A lady walked into a dentist's office, took off all her clothes, and spread her legs. The dentist said, "I think you have the wrong room." "You put in my husband's teeth last week," the lady said. "Now you have to remove them."
Two elderly ladies were discussing the upcoming dance at the country club. "We're supposed to wear something that matches our husband's hair, so I'm wearing black," said Mrs. Smith. "Oh my," said Mrs. Jones, "I'd better not go."
After 20 years of marriage, a wife finds out that her husband had been f*cking her for the past 20 years with a dildo! she is so angry she asks her husband to "Explain the dildo". The husband replies "explain the kids?!"
They were three men discussing how to make their wives to tell them if they cheated on them. The first guy says: "I go home after work at night, lie on the couch, turn on the television and ask: 'Woman you cheated on me today!' 'Who, me my husband? Could I ever do such a thing?' Pissed off as I am, I get up, put her down, punch her and in the end she can’t take it anymore and admits: 'I cheated on you with Nick…'" The secong guy says: "I do exactly the same thing. I punch her and finally she says: 'I cheated on you with Jake…'" The third guy says: "I have no problem at all. I go home, undress, put the sweat pants on, light my cigarette on, I go out to the balcony, see the neighbor spreading clothes and shout at her: 'Mary! You are a whore!' And then she starts saying: 'I’m a whore? Or your wife who sleeps with John, Mark, Peter…!'"
"Mommy, mommy, I found daddy!" "How often do I have to tell you not to dig around in the garden!"
Two old friends are having coffee when the first woman says, "I hear that you’ve been telling people that I’m ugly!" "Oh NO! I’ve just been saying that your new hairdo makes you look less attractive." "I also heard that you’ve been calling me fat?" "Oh NO! I just said that the way you wear those stripes makes you look larger than you really are." "I’ve also heard that you’re saying that my husband has a wart on his dick!" "Oh NO! I only said that it feels like he has a wart on his dick!"
Husband: "Good night mother of my three sons." Wife: "Same to you father of none."
A husband and a wife sit at the table, having dinner. The woman drops a bit of tomato sauce on her white top. "Och, I look like a pig!" The man nods, "And you dropped tomato sauce on your top!"
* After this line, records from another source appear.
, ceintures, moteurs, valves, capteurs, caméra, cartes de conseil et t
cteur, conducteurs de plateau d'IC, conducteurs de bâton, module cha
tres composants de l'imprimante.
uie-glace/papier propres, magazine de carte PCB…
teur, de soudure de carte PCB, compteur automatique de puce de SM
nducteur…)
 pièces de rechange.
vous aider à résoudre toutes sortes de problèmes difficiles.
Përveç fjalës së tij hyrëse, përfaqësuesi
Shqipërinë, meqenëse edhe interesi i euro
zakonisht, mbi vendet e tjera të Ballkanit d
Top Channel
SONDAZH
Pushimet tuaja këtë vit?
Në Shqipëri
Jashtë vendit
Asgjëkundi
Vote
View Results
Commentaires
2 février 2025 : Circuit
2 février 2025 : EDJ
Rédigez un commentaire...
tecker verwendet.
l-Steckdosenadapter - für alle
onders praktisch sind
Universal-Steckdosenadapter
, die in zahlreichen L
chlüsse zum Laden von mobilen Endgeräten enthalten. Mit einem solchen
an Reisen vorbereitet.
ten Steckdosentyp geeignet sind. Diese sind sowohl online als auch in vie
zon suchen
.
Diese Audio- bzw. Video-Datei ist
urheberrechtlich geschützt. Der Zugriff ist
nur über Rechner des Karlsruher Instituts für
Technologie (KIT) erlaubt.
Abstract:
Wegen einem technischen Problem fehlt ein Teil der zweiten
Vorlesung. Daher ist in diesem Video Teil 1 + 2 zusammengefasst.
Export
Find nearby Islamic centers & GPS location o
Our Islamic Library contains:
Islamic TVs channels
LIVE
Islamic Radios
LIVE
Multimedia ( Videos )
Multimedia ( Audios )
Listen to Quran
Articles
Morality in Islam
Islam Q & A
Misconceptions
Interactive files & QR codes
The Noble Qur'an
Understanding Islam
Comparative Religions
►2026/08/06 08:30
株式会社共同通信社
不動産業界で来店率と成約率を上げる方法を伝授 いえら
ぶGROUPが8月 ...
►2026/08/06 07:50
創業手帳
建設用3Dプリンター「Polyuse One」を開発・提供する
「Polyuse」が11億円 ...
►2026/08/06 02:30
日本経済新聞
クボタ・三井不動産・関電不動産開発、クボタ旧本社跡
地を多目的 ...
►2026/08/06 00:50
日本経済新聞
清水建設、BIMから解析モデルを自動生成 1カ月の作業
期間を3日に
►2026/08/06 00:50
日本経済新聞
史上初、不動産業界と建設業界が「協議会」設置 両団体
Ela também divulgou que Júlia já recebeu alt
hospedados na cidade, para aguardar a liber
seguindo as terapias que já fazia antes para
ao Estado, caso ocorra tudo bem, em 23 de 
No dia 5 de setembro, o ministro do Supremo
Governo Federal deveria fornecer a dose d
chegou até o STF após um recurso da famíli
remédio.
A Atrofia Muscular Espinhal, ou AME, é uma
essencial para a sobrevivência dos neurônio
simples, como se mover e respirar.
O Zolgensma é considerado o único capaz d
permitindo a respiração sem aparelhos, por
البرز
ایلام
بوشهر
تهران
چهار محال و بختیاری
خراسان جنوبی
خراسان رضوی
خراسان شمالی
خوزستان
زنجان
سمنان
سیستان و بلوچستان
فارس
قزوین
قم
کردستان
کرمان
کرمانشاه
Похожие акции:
An angry wife was complaining about her husband spending all his free time in a bar, so one night he took her along with him. "What'll you have?" he asked. "Oh, I don't know. The same as you I suppose," she replied. So, the husband ordered a couple of Jack Daniel's and threw his down in one shot. His wife watched him, then took a sip from her glass and immediately spat it out. "Yuck, that's TERRIBLE!" she spluttered. "I don't know how you can drink this stuff!" "Well, there you go," cried the husband. "And you think I'm out enjoying myself every night!"